Task item
For this listing, the lines between the one holding "index dip: (108, 137)" and the one holding "ring tip: (934, 871)", inclusive, must be set down exactly.

Information supplied
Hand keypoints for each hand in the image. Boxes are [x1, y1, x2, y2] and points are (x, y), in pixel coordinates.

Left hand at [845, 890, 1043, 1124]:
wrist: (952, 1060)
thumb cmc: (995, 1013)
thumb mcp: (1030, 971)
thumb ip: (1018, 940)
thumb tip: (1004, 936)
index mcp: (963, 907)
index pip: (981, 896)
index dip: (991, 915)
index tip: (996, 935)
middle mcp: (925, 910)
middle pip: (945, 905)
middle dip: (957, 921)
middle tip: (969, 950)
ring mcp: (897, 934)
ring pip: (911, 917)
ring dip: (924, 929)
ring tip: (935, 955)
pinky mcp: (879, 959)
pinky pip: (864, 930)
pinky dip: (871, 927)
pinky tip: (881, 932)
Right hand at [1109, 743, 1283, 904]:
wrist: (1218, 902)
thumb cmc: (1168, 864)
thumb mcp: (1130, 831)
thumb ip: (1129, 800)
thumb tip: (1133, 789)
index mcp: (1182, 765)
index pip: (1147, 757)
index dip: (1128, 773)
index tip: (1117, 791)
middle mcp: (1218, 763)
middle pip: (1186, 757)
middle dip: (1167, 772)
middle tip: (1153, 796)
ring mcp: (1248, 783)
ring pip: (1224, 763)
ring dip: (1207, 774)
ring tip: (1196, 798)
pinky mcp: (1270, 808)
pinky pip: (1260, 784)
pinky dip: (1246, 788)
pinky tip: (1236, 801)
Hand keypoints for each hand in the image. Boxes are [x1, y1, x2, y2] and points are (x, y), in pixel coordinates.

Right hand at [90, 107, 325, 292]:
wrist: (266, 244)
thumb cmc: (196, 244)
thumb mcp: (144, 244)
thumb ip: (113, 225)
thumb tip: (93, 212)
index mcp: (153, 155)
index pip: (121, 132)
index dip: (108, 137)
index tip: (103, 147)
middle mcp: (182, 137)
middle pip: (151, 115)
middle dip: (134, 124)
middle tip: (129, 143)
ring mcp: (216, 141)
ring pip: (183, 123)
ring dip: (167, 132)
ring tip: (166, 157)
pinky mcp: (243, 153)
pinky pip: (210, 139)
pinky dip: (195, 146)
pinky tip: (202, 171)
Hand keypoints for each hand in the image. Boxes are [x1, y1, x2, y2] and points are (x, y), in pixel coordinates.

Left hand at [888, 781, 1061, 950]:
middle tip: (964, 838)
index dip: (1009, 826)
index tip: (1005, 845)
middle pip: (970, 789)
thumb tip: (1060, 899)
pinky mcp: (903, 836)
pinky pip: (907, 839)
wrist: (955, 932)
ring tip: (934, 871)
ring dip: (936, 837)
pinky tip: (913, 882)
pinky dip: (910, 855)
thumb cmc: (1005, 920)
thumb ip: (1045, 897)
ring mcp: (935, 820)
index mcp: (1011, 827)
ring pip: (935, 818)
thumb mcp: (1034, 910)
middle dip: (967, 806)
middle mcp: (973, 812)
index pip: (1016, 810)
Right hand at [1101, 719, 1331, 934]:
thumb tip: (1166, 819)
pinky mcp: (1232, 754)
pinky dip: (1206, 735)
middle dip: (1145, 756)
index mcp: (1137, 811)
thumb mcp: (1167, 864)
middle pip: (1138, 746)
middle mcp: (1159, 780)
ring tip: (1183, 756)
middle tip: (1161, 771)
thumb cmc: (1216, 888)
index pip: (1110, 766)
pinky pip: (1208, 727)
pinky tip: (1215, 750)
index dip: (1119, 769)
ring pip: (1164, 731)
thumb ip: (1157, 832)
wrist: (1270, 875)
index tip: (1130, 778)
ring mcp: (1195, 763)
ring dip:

The answer
index dip: (108, 137)
index tip: (103, 147)
middle mcp: (182, 137)
middle pip: (151, 115)
middle dip: (134, 124)
middle tip: (129, 143)
ring mcp: (216, 141)
ring pip: (183, 123)
ring dip: (167, 132)
ring tip: (166, 157)
pinky mcp: (243, 153)
pinky pip: (210, 139)
pinky dip: (195, 146)
pinky tip: (202, 171)
Hand keypoints for each hand in the image. Boxes are [x1, y1, x2, y2] and points are (x, y), in pixel coordinates.

Left hand at [888, 781, 1061, 950]:
middle tip: (964, 838)
index dip: (1009, 826)
index tip: (1005, 845)
middle pip: (970, 789)
thumb tip: (1060, 899)
pinky mcp: (903, 836)
pinky pip: (907, 839)
wrist: (955, 932)
ring tip: (934, 871)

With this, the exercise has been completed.